## PROBLEM TO SOLVE
Swap every occurrence of "Person at" with "Individual at" throughout the material that follows and reproduce it with no other changes, omitting the pictures.

——

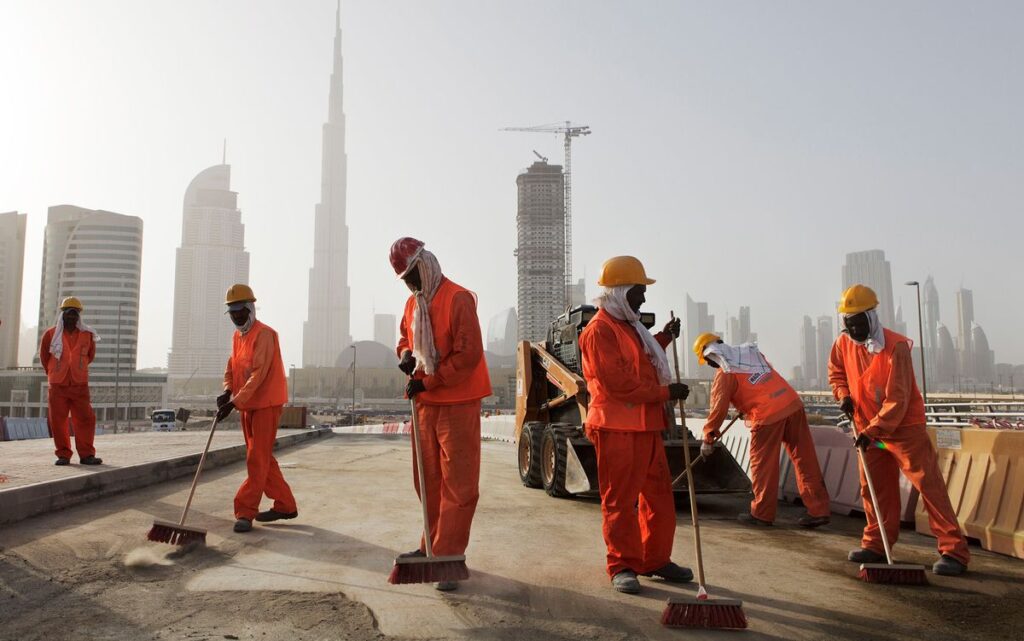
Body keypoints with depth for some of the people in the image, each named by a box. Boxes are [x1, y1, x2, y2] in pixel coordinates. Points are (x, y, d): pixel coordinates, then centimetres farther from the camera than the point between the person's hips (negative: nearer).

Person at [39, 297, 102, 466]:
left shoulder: (87, 335, 2)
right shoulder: (50, 334, 0)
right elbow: (44, 357, 15)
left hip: (80, 385, 0)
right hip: (57, 386, 0)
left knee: (85, 419, -3)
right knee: (58, 421, 2)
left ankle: (86, 454, 3)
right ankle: (63, 455, 11)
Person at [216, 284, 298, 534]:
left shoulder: (264, 335, -15)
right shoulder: (237, 337, 13)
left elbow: (258, 374, -22)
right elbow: (231, 369, 11)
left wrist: (235, 402, -27)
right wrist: (227, 391, -9)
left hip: (266, 404, -9)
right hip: (247, 405, 9)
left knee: (257, 459, -7)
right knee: (262, 458, 12)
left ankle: (245, 512, -3)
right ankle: (285, 505, 21)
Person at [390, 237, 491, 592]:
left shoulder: (459, 299, -13)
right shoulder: (412, 304, 11)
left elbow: (469, 353, -18)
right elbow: (405, 337, 26)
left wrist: (428, 381, -16)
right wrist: (406, 355, 2)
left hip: (457, 403, -8)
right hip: (425, 403, 8)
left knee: (458, 484, -2)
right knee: (427, 480, 15)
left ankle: (448, 557, 2)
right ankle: (433, 545, 29)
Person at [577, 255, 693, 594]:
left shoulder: (628, 326, 19)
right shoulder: (600, 330, -15)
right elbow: (620, 383, -21)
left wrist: (663, 339, 20)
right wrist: (666, 392, -14)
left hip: (646, 425, 10)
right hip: (617, 429, -10)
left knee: (659, 493, 14)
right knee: (620, 500, 1)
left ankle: (655, 560, 27)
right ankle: (622, 566, 13)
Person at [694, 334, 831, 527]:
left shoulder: (724, 375, -3)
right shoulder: (751, 352, 18)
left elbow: (718, 408, -5)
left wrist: (708, 438, 6)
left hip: (767, 417, -7)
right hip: (793, 404, 7)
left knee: (763, 467, 8)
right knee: (806, 460, 9)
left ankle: (762, 513, 18)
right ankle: (819, 510, 14)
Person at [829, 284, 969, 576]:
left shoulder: (896, 346, -22)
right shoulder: (843, 344, -3)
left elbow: (897, 399, -24)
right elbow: (836, 372, 19)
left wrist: (872, 430, -28)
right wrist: (843, 394, 0)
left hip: (904, 426, -6)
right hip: (868, 428, 7)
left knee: (928, 484, -7)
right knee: (873, 487, 12)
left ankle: (954, 551, -2)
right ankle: (876, 545, 23)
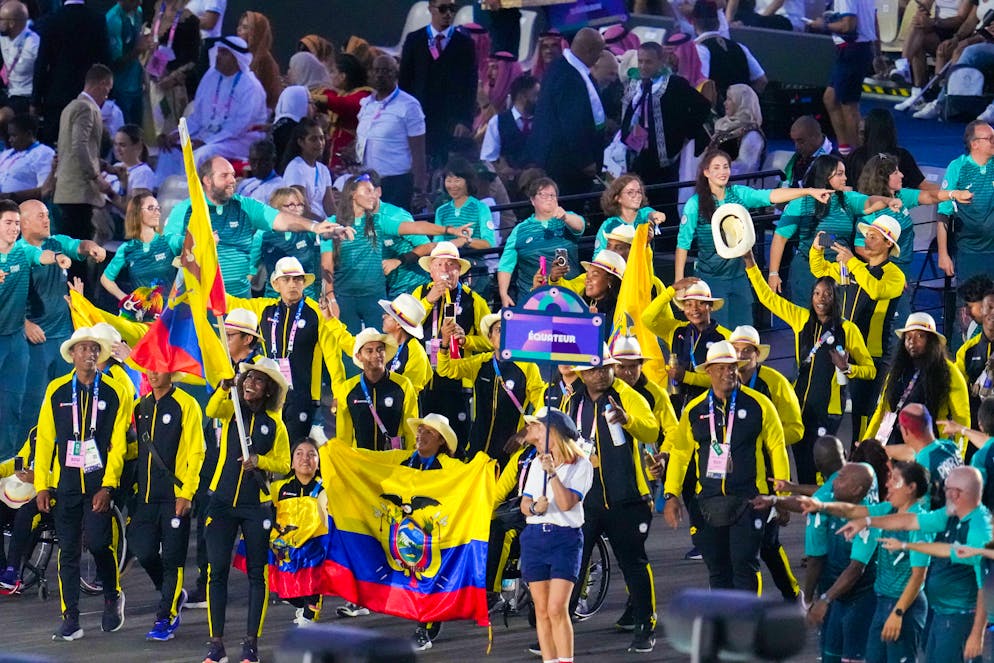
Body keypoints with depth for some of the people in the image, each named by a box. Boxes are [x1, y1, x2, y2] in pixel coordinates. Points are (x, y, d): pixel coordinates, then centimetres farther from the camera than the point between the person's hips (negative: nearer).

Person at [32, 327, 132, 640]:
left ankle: (113, 596, 15)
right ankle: (70, 620, 7)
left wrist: (108, 487, -9)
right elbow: (45, 439, 6)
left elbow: (118, 444, -1)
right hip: (65, 482, 2)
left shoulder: (115, 393, 2)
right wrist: (42, 485, 0)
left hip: (99, 482, -2)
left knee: (98, 542, -13)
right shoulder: (57, 391, 6)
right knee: (68, 550, 2)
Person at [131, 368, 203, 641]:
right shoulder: (141, 406, 13)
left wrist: (186, 494, -15)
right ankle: (174, 595, 25)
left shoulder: (186, 405, -6)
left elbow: (196, 452, -9)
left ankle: (166, 618, 3)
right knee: (143, 552, 1)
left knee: (172, 559, -2)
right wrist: (133, 487, 13)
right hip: (146, 494, 6)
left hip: (175, 495, -6)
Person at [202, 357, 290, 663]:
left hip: (256, 506, 0)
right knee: (217, 571, -2)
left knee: (256, 574, 2)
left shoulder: (274, 423, 4)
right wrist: (225, 387, -37)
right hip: (222, 501, 0)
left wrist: (259, 461, -13)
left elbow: (284, 465, 6)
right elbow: (211, 411, -19)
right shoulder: (231, 409, 3)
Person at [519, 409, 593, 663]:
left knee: (557, 609, -15)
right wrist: (534, 508, -8)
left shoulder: (581, 466, 0)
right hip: (534, 537, 5)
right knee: (542, 611, 2)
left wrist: (552, 472, -17)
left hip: (565, 538, -5)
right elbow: (524, 504, 13)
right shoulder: (537, 464, 18)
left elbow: (567, 503, -12)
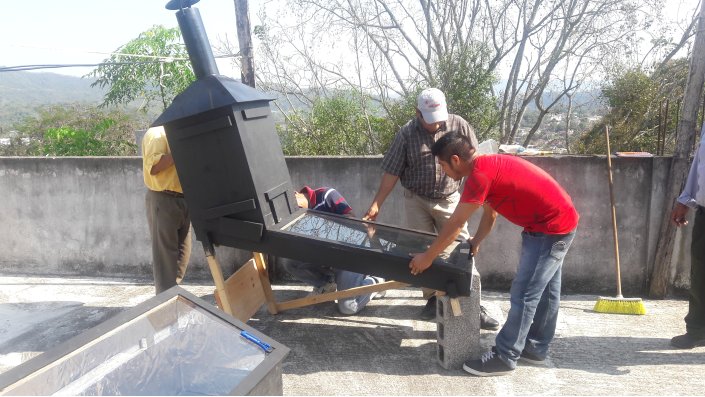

——

## SOLUTION TO THIS EXERCISE
Body keypoints with depth for some of the people in the image, each named by a box. Boxes are [x1, y1, x2, y2] in pixel coordinates. Points are (x, y, d): pixel coordinates, then centimetres farther from the camera than the point between the person's hips (negative: nearer).

Individual at [39, 297, 102, 466]:
left shoulder: (87, 335, 2)
right shoulder: (50, 334, 0)
right elbow: (44, 357, 15)
left hip: (80, 385, 0)
right hip: (57, 386, 0)
left knee: (85, 419, -3)
right knee: (58, 421, 2)
left ankle: (86, 454, 3)
right ankle: (63, 455, 11)
Individual at [216, 284, 298, 534]:
left shoulder: (264, 335, -15)
right shoulder: (237, 337, 13)
left elbow: (258, 374, -22)
right elbow: (231, 369, 11)
left wrist: (235, 402, -27)
right wrist: (227, 391, -9)
left hip: (266, 404, -9)
right hip: (247, 405, 9)
left knee: (257, 459, -7)
right knee: (262, 458, 12)
left ankle: (245, 512, -3)
right ankle: (285, 505, 21)
Individual at [390, 237, 491, 592]:
left shoulder: (459, 299, -13)
right shoulder: (412, 304, 11)
left elbow: (469, 353, -18)
right elbow: (405, 337, 26)
left wrist: (428, 381, -16)
right wrist: (406, 355, 2)
left hip: (457, 403, -8)
right hip: (425, 403, 8)
left knee: (458, 484, -2)
right knee: (427, 480, 15)
left ankle: (448, 557, 2)
right ankle: (433, 545, 29)
Individual at [577, 255, 693, 594]:
left shoulder: (628, 326, 19)
right shoulder: (600, 330, -15)
right elbow: (620, 383, -21)
left wrist: (663, 339, 20)
right wrist: (666, 392, -14)
left hip: (646, 425, 10)
right hip: (617, 429, -10)
left knee: (659, 493, 14)
right knee: (620, 500, 1)
left ankle: (655, 560, 27)
right ankle: (622, 566, 13)
Individual at [694, 334, 831, 527]:
left shoulder: (724, 375, -3)
right shoulder: (751, 352, 18)
left elbow: (718, 408, -5)
left wrist: (708, 438, 6)
left hip: (767, 417, -7)
right hip: (793, 404, 7)
left knee: (763, 467, 8)
right knee: (806, 460, 9)
left ankle: (762, 513, 18)
right ankle: (819, 510, 14)
Individual at [829, 284, 969, 576]:
left shoulder: (896, 346, -22)
right shoulder: (843, 344, -3)
left elbow: (897, 399, -24)
right elbow: (836, 372, 19)
left wrist: (872, 430, -28)
right wrist: (843, 394, 0)
left hip: (904, 426, -6)
right hip: (868, 428, 7)
left knee: (928, 484, -7)
right knee: (873, 487, 12)
left ankle: (954, 551, -2)
right ankle: (876, 545, 23)
Body keypoints with depth for some of the people in the image, each named by a box. Boxes are [x1, y1, x2, y2] in pixel coordinates. Points are (x, y, d): pixel coordinates, then centimetres farther from the camera than the point between the person's hips (negative: nearer).

Individual at [32, 327, 132, 640]:
left ankle: (113, 596, 15)
right ankle: (70, 620, 7)
left wrist: (108, 487, -9)
right elbow: (45, 439, 6)
left elbow: (118, 444, -1)
right hip: (65, 482, 2)
left shoulder: (115, 393, 2)
right wrist: (42, 485, 0)
left hip: (99, 482, -2)
left knee: (98, 542, -13)
right shoulder: (57, 391, 6)
right knee: (68, 550, 2)
Individual at [131, 368, 203, 641]:
right shoulder: (141, 406, 13)
left wrist: (186, 494, -15)
right ankle: (174, 595, 25)
left shoulder: (186, 405, -6)
left elbow: (196, 452, -9)
left ankle: (166, 618, 3)
right knee: (143, 552, 1)
left knee: (172, 559, -2)
right wrist: (133, 487, 13)
right hip: (146, 494, 6)
left hip: (175, 495, -6)
Individual at [202, 357, 290, 663]:
left hip: (256, 506, 0)
right knee: (217, 571, -2)
left knee: (256, 574, 2)
left shoulder: (274, 423, 4)
right wrist: (225, 387, -37)
right hip: (222, 501, 0)
left wrist: (259, 461, -13)
left elbow: (284, 465, 6)
right elbow: (211, 411, -19)
right shoulder: (231, 409, 3)
Individual at [519, 409, 593, 663]:
left knee: (557, 609, -15)
right wrist: (534, 508, -8)
left shoulder: (581, 466, 0)
right hip: (534, 537, 5)
right knee: (542, 611, 2)
left wrist: (552, 472, -17)
left hip: (565, 538, -5)
right elbow: (524, 504, 13)
right shoulder: (537, 464, 18)
left elbow: (567, 503, -12)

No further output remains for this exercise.